Last month, Liberia's president Ellen Johnson-Sirleaf met with donors in Washington to secure $691 million in debt relief from the US, Britain, and Germany, and $355 million in aid pledges to boost the country's moribund postwar economy. This will also help alleviate a $3.7 billion debt burden run up by Ms. Johnson Sirleaf's corrupt warlord predecessors during 14 years of devastating civil war.

Yet, despite the good news, government officials and aid workers in Monrovia are skeptical. "Forgiving debt does not fill stomachs," says Mengesha Rebede, head of the United Nations refugee agency in Liberia. He and others explain that many of the aid pledges made years ago have yet to materialize.

Most Liberians – two-thirds of whom live on less than $1 a day – can't wait for aid and foreign investment to generate employment. So, like Mr. Shain, they are working with what little they've got to create their own jobs through clever, small-scale entrepreneurial activities.

Joseph Larmre pays $2 a month for a four-by-five-foot alcove alongside a dilapidated local administrative building in downtown Monrovia. He has worked there as a barber for the last year earning up to $4 a day shaving heads and trimming mustaches. "I need to do this barbering to pay for school fees for me and for my son. Without this money we cannot live," explains Mr.
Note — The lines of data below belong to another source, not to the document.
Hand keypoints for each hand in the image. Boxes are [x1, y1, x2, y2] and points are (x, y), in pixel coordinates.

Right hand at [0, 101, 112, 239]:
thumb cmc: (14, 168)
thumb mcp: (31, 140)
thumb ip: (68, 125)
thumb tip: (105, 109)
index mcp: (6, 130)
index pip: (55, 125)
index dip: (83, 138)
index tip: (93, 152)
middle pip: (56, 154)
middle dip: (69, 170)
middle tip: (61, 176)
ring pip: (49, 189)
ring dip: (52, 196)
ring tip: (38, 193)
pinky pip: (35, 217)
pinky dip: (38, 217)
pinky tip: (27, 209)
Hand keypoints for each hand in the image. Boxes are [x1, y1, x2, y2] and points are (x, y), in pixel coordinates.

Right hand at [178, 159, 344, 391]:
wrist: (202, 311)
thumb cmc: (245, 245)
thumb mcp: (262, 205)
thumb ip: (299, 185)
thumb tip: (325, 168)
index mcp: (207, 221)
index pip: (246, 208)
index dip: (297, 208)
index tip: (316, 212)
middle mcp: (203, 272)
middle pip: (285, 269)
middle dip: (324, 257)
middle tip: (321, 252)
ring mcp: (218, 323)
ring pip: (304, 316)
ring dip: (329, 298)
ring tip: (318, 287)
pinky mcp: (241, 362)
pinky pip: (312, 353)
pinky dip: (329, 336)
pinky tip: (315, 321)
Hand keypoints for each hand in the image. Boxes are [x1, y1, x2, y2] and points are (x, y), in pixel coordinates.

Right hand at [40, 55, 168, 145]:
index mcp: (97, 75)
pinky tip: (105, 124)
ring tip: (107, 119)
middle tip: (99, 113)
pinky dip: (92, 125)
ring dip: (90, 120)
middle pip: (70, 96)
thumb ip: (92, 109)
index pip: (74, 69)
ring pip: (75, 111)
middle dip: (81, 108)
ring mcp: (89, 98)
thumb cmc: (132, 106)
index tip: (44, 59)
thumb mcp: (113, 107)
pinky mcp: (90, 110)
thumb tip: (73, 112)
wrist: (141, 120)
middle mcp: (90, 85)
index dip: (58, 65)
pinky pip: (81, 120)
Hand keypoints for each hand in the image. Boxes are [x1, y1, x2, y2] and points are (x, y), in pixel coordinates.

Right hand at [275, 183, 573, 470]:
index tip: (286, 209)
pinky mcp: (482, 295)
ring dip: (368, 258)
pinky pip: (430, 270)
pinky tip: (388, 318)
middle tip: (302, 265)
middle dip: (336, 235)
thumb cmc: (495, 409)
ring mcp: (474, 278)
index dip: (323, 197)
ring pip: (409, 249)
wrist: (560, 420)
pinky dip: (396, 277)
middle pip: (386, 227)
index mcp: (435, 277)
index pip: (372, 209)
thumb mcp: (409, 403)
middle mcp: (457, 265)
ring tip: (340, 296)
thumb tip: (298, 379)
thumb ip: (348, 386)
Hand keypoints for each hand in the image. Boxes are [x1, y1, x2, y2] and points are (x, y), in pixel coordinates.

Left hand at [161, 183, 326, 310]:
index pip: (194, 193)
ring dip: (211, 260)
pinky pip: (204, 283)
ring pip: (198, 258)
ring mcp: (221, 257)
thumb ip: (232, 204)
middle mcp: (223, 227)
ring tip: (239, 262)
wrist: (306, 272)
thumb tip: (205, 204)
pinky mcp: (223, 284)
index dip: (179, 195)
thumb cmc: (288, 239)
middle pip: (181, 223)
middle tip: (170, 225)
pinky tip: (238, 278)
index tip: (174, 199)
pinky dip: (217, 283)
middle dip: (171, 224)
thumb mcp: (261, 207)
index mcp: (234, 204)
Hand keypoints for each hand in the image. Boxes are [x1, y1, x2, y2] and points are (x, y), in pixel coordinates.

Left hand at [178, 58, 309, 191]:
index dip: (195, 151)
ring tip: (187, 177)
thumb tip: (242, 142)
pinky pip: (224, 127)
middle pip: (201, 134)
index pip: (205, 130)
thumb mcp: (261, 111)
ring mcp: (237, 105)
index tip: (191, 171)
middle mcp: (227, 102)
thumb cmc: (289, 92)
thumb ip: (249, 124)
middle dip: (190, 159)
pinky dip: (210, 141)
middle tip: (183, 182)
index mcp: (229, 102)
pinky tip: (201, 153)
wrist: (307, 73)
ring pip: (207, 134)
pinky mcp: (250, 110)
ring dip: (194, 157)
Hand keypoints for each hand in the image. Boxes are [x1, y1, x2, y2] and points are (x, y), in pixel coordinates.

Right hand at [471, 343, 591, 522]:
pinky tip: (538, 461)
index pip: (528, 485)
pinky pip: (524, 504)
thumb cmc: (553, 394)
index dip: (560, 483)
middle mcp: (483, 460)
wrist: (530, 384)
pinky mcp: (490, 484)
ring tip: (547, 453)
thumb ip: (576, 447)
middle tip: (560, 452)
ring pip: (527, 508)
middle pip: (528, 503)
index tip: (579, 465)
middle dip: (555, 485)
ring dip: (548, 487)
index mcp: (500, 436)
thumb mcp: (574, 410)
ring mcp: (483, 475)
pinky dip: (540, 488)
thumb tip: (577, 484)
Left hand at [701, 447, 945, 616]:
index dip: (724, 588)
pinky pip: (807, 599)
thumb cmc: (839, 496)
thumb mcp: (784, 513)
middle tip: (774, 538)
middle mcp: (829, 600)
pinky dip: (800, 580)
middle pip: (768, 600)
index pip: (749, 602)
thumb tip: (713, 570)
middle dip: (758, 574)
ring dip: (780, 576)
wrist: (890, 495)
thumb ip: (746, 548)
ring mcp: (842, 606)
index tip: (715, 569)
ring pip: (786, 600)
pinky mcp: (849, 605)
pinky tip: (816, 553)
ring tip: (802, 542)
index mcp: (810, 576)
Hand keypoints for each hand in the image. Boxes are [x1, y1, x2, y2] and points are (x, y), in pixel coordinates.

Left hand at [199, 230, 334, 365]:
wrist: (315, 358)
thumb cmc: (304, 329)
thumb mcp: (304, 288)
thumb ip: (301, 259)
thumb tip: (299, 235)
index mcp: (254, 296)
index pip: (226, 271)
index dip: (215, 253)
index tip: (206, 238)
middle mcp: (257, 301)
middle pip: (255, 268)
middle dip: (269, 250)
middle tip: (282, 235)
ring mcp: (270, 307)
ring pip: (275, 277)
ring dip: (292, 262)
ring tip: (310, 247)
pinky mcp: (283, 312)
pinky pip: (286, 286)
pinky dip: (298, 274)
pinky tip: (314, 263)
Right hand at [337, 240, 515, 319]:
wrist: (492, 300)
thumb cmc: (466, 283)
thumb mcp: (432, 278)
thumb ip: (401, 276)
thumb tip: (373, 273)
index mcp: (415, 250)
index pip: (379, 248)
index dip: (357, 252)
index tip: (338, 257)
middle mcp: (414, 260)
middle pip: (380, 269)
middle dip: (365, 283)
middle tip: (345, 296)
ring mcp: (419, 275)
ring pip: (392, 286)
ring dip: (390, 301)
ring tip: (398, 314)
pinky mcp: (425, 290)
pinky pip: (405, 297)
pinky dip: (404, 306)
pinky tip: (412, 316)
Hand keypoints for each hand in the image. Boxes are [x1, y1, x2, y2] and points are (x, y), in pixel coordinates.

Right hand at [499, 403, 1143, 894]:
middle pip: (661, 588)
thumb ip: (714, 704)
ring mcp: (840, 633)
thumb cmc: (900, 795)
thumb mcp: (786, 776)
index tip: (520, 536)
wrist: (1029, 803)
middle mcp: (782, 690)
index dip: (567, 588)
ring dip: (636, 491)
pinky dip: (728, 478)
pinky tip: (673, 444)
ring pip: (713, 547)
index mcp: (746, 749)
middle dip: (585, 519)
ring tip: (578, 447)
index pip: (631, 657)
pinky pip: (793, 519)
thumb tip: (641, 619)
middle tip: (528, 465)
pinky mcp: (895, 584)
Larmre, who is studying economics at the university while his son attends primary school.

In Monrovia, almost every imaginable space has been occupied by squatters seeking a place to live or to run their business. Young hawkers weave between cars carrying their trays of sweets, pens, and handkerchiefs. The city was built for half a million people but today it is home to 1.3 million – more than a third of the population – and it is buzzing with activity.

Unemployment stands at more than 80 percent, although this figure doesn't include self-employed Liberians who make ends meet through unregulated, untaxed work. The last government survey, conducted five years ago, showed that a full 78 percent of the country's workers operate in the informal sector.

"The informal sector contributes tremendously to the economy," says United Nations Development Programme spokesperson Anthony Selmah.